Finlay et son équipe ont détecté le jet stream en analysant les données du trio de satellites de l’Agence spatiale européenne (ESA), appelé Swarm.
Lancés en 2013 pour mesurer les fluctuations du champ magnétique terrestre, ces satellites ont permis aux chercheurs de créer une sorte de radiographie de la structure interne de la planète, révélant de vastes composants dont nous ne connaissions même pas l’existence auparavant.
“Les satellites Swarm de l’Agence spatiale européenne nous fournissent l’image à rayons X la plus nette que nous ayons jamais vue du noyau”, explique le chercheur principal Phil Livermore, de l’université de Leeds, en Angleterre.
“Non seulement nous avons vu ce courant-jet clairement pour la première fois, mais nous comprenons aussi pourquoi il est là.”
On pense que le champ magnétique de la Terre est généré par l’activité qui se déroule dans les profondeurs du noyau de la planète.

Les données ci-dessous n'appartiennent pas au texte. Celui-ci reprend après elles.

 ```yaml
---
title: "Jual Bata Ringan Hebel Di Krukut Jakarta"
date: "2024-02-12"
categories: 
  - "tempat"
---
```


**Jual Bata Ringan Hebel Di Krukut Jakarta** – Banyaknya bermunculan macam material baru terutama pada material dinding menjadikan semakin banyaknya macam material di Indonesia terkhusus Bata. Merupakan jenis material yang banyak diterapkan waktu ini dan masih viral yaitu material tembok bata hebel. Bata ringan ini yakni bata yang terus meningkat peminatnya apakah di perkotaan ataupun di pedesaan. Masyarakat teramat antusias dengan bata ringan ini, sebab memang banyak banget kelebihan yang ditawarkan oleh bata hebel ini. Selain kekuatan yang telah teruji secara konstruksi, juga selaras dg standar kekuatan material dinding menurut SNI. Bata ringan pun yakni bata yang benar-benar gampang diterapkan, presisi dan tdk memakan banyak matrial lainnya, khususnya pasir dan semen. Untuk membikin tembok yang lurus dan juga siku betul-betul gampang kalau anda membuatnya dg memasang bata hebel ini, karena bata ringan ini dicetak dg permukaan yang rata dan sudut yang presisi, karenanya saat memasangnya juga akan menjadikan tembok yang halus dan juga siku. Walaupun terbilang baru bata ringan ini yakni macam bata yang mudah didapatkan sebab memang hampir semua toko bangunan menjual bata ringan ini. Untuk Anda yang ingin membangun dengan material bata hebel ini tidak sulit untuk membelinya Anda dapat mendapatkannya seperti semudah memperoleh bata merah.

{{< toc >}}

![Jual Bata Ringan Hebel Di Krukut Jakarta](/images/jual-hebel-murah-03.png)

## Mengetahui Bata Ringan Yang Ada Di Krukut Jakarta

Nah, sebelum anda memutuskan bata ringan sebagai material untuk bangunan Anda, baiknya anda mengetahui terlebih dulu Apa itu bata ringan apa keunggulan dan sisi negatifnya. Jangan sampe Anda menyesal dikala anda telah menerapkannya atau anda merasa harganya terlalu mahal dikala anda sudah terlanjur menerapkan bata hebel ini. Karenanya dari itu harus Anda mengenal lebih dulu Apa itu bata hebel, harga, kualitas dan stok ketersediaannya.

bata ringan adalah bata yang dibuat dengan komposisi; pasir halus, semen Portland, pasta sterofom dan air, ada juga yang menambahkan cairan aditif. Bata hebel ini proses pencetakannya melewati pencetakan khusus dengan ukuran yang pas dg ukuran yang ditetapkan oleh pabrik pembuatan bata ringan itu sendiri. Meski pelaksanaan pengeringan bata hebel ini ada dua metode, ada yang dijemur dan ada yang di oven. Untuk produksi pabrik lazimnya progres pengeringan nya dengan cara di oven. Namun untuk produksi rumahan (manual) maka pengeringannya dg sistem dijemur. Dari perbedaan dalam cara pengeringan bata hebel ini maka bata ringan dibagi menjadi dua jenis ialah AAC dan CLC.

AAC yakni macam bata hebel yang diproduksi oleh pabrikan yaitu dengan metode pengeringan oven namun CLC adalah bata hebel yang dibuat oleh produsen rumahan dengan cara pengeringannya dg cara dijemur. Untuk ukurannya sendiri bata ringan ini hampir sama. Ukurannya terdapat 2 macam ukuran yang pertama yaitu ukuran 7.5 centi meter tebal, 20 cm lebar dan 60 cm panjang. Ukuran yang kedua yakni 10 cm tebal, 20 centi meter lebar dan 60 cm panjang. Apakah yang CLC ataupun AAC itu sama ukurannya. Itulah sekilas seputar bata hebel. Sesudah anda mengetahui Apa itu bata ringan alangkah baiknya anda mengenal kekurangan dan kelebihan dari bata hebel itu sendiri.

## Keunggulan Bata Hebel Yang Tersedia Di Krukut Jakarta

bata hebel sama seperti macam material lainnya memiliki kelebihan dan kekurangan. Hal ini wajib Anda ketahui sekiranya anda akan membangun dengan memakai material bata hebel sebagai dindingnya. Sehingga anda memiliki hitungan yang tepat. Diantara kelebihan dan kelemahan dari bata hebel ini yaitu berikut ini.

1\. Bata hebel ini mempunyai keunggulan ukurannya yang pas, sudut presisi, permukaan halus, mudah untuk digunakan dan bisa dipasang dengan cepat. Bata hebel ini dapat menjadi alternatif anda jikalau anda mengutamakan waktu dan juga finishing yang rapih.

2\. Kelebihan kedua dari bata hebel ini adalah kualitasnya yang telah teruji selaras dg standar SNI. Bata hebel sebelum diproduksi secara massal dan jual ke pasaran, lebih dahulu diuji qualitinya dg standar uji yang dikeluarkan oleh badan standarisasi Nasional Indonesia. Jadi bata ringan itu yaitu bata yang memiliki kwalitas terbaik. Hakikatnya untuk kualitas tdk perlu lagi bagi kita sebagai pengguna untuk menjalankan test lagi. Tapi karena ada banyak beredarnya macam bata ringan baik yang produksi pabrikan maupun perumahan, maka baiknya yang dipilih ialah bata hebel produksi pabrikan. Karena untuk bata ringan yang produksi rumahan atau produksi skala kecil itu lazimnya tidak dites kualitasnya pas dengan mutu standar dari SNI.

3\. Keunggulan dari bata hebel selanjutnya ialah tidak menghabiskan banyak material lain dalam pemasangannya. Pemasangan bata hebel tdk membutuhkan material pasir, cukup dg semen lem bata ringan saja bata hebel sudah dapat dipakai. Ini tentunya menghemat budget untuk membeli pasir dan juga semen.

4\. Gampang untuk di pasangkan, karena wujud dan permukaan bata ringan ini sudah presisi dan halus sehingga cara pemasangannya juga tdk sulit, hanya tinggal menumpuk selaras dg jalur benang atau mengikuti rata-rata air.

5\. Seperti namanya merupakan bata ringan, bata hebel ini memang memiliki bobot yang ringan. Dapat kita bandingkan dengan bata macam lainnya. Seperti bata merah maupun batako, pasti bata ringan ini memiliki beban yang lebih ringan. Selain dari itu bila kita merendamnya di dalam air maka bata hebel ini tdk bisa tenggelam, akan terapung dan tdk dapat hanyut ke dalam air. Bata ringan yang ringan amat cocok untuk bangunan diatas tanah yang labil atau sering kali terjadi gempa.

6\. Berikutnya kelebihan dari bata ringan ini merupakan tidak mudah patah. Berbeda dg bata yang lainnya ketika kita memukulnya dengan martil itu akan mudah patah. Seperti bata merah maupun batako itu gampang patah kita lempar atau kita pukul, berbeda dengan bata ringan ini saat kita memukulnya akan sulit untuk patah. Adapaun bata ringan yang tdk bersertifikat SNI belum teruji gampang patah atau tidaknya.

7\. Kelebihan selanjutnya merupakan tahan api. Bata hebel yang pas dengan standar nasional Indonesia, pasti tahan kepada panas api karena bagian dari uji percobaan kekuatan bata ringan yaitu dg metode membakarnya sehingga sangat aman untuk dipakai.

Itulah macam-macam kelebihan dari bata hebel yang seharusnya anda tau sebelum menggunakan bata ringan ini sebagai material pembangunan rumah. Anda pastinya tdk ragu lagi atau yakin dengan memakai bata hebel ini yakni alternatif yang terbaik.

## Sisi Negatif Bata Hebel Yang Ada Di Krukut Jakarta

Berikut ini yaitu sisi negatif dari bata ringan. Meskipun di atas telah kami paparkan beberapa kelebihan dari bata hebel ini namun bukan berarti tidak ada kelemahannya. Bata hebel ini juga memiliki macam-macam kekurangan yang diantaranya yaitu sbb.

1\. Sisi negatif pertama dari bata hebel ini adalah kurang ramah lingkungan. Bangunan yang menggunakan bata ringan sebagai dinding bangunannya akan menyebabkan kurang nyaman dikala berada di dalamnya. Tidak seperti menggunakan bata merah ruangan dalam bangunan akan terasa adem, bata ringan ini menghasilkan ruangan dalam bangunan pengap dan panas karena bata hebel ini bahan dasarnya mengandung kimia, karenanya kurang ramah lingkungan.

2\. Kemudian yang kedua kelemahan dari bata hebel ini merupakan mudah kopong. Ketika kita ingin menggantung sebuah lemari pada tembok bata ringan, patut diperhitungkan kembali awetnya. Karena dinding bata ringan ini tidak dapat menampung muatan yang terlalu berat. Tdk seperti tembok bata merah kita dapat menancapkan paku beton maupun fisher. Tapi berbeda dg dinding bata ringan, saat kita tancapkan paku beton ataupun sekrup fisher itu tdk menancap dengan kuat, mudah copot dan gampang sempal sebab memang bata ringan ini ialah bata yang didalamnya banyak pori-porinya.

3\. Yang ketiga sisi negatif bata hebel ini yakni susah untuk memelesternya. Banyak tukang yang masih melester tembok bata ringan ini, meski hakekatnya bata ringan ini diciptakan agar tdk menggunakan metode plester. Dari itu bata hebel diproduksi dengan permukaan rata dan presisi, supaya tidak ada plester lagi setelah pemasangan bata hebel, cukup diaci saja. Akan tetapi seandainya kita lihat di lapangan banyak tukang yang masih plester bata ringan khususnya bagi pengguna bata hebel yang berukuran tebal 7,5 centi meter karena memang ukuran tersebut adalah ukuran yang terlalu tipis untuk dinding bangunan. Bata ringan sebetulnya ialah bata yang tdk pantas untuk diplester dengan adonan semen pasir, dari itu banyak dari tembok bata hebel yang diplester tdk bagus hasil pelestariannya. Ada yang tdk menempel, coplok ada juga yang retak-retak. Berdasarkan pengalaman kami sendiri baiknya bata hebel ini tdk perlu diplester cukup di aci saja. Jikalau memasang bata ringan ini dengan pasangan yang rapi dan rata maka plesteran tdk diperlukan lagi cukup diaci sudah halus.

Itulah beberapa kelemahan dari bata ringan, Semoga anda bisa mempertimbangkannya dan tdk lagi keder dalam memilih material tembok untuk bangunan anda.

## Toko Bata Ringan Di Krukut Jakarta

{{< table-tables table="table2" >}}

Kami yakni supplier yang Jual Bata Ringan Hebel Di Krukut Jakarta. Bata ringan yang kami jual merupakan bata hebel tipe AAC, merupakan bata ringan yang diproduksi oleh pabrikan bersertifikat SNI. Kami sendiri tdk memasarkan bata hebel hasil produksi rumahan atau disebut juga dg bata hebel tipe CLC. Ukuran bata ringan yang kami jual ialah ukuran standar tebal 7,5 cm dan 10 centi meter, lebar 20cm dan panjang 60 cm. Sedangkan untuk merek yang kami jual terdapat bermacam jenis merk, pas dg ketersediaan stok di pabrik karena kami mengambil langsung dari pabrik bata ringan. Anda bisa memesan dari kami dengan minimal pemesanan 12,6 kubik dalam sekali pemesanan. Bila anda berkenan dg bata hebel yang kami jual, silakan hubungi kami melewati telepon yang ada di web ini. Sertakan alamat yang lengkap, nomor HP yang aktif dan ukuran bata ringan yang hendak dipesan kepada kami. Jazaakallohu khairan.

Le noyau lui-même est un bloc solide, de la taille des deux tiers de la Lune, et composé principalement de fer. Avec une température d’environ 5 400 degrés Celsius (9 800 degrés Fahrenheit), il est presque aussi chaud que la surface du Soleil, qui atteint une température intense de 5 505 °C (9 941 °F).
Autour du noyau interne solide se trouve le noyau externe de la Terre, une couche de 2 000 km d’épaisseur composée principalement de fer et de nickel liquides.

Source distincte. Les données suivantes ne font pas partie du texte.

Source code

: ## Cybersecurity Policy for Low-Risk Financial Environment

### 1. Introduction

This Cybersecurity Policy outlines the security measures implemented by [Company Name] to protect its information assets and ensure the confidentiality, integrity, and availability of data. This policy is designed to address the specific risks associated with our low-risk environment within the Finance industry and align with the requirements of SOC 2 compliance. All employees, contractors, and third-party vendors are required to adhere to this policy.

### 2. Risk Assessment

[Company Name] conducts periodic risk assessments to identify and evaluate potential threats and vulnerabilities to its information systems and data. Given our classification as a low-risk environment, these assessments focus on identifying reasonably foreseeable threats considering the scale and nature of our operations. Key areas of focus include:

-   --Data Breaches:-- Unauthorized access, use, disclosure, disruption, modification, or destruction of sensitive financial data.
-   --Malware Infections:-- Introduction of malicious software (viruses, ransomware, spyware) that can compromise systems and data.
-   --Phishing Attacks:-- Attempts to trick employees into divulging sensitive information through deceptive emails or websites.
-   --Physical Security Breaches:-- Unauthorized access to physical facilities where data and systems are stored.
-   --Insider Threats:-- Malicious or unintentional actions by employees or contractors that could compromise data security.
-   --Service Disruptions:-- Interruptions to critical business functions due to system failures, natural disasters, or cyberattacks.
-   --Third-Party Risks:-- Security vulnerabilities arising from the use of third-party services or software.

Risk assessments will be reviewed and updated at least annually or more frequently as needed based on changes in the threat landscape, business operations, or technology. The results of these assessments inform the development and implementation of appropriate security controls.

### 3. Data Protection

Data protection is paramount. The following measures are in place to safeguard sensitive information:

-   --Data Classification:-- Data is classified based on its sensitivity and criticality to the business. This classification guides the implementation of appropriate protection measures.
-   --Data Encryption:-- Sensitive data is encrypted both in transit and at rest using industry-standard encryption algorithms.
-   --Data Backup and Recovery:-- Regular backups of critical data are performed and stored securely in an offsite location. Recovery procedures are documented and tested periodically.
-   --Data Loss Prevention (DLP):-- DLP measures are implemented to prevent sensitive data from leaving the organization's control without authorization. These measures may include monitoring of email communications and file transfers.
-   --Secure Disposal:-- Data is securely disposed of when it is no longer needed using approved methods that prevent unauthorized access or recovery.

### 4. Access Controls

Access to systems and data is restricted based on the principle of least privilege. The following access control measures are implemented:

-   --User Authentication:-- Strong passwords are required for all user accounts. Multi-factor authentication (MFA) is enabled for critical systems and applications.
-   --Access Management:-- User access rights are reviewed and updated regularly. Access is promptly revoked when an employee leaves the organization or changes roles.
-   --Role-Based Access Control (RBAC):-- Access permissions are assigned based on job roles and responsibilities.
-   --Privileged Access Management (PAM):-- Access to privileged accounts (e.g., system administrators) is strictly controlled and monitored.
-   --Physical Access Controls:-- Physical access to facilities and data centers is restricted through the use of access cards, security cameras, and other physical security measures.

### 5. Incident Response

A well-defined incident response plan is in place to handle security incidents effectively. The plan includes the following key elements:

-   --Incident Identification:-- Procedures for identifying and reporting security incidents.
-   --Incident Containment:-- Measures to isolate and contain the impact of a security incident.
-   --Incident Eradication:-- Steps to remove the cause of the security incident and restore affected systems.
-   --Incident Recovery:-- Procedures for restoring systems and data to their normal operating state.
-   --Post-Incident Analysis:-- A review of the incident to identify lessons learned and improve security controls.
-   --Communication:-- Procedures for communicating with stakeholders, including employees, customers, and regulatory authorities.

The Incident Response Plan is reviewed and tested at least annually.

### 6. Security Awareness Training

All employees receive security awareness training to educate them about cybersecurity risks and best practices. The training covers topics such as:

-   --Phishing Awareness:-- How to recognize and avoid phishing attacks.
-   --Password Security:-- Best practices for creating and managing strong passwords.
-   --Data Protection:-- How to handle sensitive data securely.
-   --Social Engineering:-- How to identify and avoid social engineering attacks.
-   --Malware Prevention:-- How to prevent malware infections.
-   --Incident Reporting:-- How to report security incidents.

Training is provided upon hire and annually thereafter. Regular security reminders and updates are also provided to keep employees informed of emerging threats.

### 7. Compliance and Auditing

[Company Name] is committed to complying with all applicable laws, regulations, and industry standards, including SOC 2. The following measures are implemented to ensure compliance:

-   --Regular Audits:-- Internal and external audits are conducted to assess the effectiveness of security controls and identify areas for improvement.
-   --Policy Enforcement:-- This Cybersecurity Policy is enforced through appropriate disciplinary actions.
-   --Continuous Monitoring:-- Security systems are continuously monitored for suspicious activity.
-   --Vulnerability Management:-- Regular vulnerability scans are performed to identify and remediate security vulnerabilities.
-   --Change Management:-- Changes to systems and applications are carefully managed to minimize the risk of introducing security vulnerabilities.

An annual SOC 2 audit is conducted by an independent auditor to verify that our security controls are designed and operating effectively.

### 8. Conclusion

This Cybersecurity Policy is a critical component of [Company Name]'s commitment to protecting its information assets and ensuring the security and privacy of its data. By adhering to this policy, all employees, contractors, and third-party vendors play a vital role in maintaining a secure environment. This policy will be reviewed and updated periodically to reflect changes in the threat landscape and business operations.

Les différences de température, de pression et de composition de cette couche créent des mouvements et des tourbillons dans le métal liquide et, associés à la rotation de la Terre, ils génèrent des courants électriques, qui produisent à leur tour des champs magnétiques.

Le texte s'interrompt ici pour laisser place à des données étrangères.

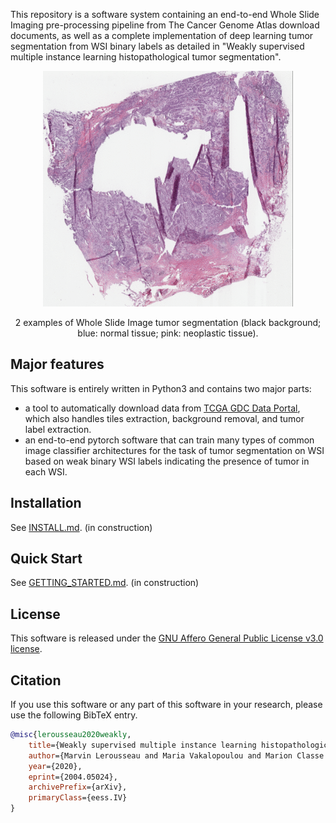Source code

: This repository is a software system containing an end-to-end Whole Slide Imaging pre-processing pipeline from 
The Cancer Genome Atlas download documents, as well as a complete implementation 
of deep learning tumor segmentation from WSI binary labels as detailed in 
"Weakly supervised multiple instance learning histopathological tumor segmentation".

<div align="center">
  <img alt="Example of WSI segmentations" src="img/example.gif" />
  <p>2 examples of Whole Slide Image tumor segmentation (black background; blue: normal tissue; pink: neoplastic tissue).</p>
</div>

## Major features
This software is entirely written in Python3 and contains two major parts:
* a tool to automatically download data from [TCGA GDC Data Portal](https://portal.gdc.cancer.gov/),
which also handles tiles extraction, background removal, and tumor label extraction.
* an end-to-end pytorch software that can train many types of common image classifier
architectures for the task of tumor segmentation on WSI based on weak binary WSI 
labels indicating the presence of tumor in each WSI.

## Installation

See [INSTALL.md](INSTALL.md). (in construction)

## Quick Start

See [GETTING_STARTED.md](GETTING_STARTED.md). (in construction)

## License

This software is released under the 
[GNU Affero General Public License v3.0 license](LICENSE).

## Citation

If you use this software or any part of this software in your research, 
please use the following BibTeX entry.

```BibTeX
@misc{lerousseau2020weakly,
    title={Weakly supervised multiple instance learning histopathological tumor segmentation},
    author={Marvin Lerousseau and Maria Vakalopoulou and Marion Classe and Julien Adam and Enzo Battistella and Alexandre Carré and Théo Estienne and Théophraste Henry and Eric Deutsch and Nikos Paragios},
    year={2020},
    eprint={2004.05024},
    archivePrefix={arXiv},
    primaryClass={eess.IV}
}
```
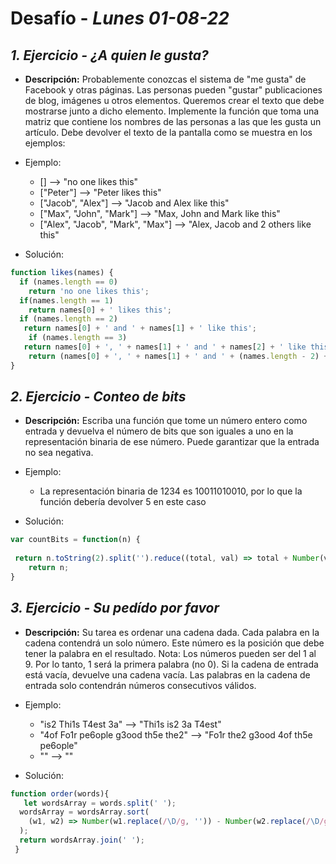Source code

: # Desafío - *Lunes 01-08-22*

## *1. Ejercicio - ¿A quien le gusta?*

- **Descripción:** Probablemente conozcas el sistema de "me gusta" de Facebook y otras páginas. Las personas pueden "gustar" publicaciones de blog, imágenes u otros elementos. Queremos crear el texto que debe mostrarse junto a dicho elemento. Implemente la función que toma una matriz que contiene los nombres de las personas a las que les gusta un artículo. Debe devolver el texto de la pantalla como se muestra en los ejemplos:

- Ejemplo:

  - []                                -->  "no one likes this"
  - ["Peter"]                         -->  "Peter likes this"
  - ["Jacob", "Alex"]                 -->  "Jacob and Alex like this"
  - ["Max", "John", "Mark"]           -->  "Max, John and Mark like this"
  - ["Alex", "Jacob", "Mark", "Max"]  -->  "Alex, Jacob and 2 others like this"
  
- Solución:

```javascript
function likes(names) {
  if (names.length == 0) 
    return 'no one likes this';
  if(names.length == 1)
    return names[0] + ' likes this';
  if (names.length == 2) 
   return names[0] + ' and ' + names[1] + ' like this';
    if (names.length == 3) 
   return names[0] + ', ' + names[1] + ' and ' + names[2] + ' like this';
    return (names[0] + ', ' + names[1] + ' and ' + (names.length - 2) + ' others like this');
}
```

## *2. Ejercicio - Conteo de bits*

- **Descripción:** Escriba una función que tome un número entero como entrada y devuelva el número de bits que son iguales a uno en la representación binaria de ese número. Puede garantizar que la entrada no sea negativa.

- Ejemplo:

  - La representación binaria de 1234 es 10011010010, por lo que la función debería devolver 5 en este caso

- Solución:

```javascript
var countBits = function(n) {
  
 return n.toString(2).split('').reduce((total, val) => total + Number(val), 0);
    return n;
}
```

## *3. Ejercicio - Su pedído por favor*

- **Descripción:** Su tarea es ordenar una cadena dada. Cada palabra en la cadena contendrá un solo número. Este número es la posición que debe tener la palabra en el resultado. Nota: Los números pueden ser del 1 al 9. Por lo tanto, 1 será la primera palabra (no 0). Si la cadena de entrada está vacía, devuelve una cadena vacía. Las palabras en la cadena de entrada solo contendrán números consecutivos válidos.

- Ejemplo:

  - "is2 Thi1s T4est 3a"  -->  "Thi1s is2 3a T4est"
  - "4of Fo1r pe6ople g3ood th5e the2"  -->  "Fo1r the2 g3ood 4of th5e pe6ople"
  - ""  -->  ""

- Solución:

```javascript
function order(words){
   let wordsArray = words.split(' ');
  wordsArray = wordsArray.sort(
    (w1, w2) => Number(w1.replace(/\D/g, '')) - Number(w2.replace(/\D/g, ''))
  );
  return wordsArray.join(' ');
 }

```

Lorsque les chercheurs ont examiné les données satellitaires de la zone du noyau externe dans l’hémisphère nord, ils ont découvert d’étranges “lobes” de flux magnétique sous l’Alaska et la Sibérie.
Mais les lobes n’étaient pas figés dans ces positions – ils se déplacent en direction du continent européen, et l’équipe affirme qu’ils sont poussés par un courant-jet de fer en fusion.
“Comme leur mouvement ne pouvait provenir que du mouvement physique du fer en fusion, les lobes ont servi de marqueurs, permettant aux chercheurs de suivre le flux de fer”, rapporte Andy Coghlan pour New Scientist.
L’équipe a découvert que la vitesse de ce jet stream s’est accélérée depuis 2000 et qu’il pousse maintenant les lobes sous l’Alaska et la Sibérie à un rythme trois fois plus rapide que les vitesses typiques du noyau externe, et des centaines de milliers de fois plus rapide que la vitesse des plaques tectoniques de la Terre.
“Ce jet de fer liquide se déplace à environ 50 kilomètres par an”, a déclaré Finlay à la BBC News.
“Cela peut ne pas vous sembler beaucoup à la surface de la Terre, mais vous devez vous rappeler qu’il s’agit d’un métal liquide très dense et qu’il faut une énorme quantité d’énergie pour déplacer cette chose, et c’est probablement le mouvement le plus rapide que nous ayons n’importe où dans la Terre solide.”
À ce stade, la raison de l’accélération du courant-jet n’est pas claire, mais les chercheurs pensent qu’il s’agit d’une partie naturelle du cycle interne de la Terre qui se poursuit depuis des milliards d’années.
Si nous parvenons à déterminer à quel stade du cycle nous nous trouvons actuellement, nous pourrons prédire comment le champ magnétique de la Terre évoluera au fil du temps, et notamment comment il pourrait s’inverser dans les siècles à venir.
Comme l’expliqueNew Scientist , puisque le champ magnétique de la Terre semble s’affaiblir à un rythme d’environ 5 % par siècle, on s’attend à ce qu’il s’inverse, auquel cas les pôles nord et sud magnétiques échangeront leur place.
“D’autres surprises sont probables”, a déclaré le responsable de la mission Swarm de l’ESA, Rune Floberghagen, dans un communiqué de presse.
“Le champ magnétique est en perpétuel changement, et cela pourrait même faire changer de direction le jet stream”
L’étude a été publiée dans la revue Nature Geoscience.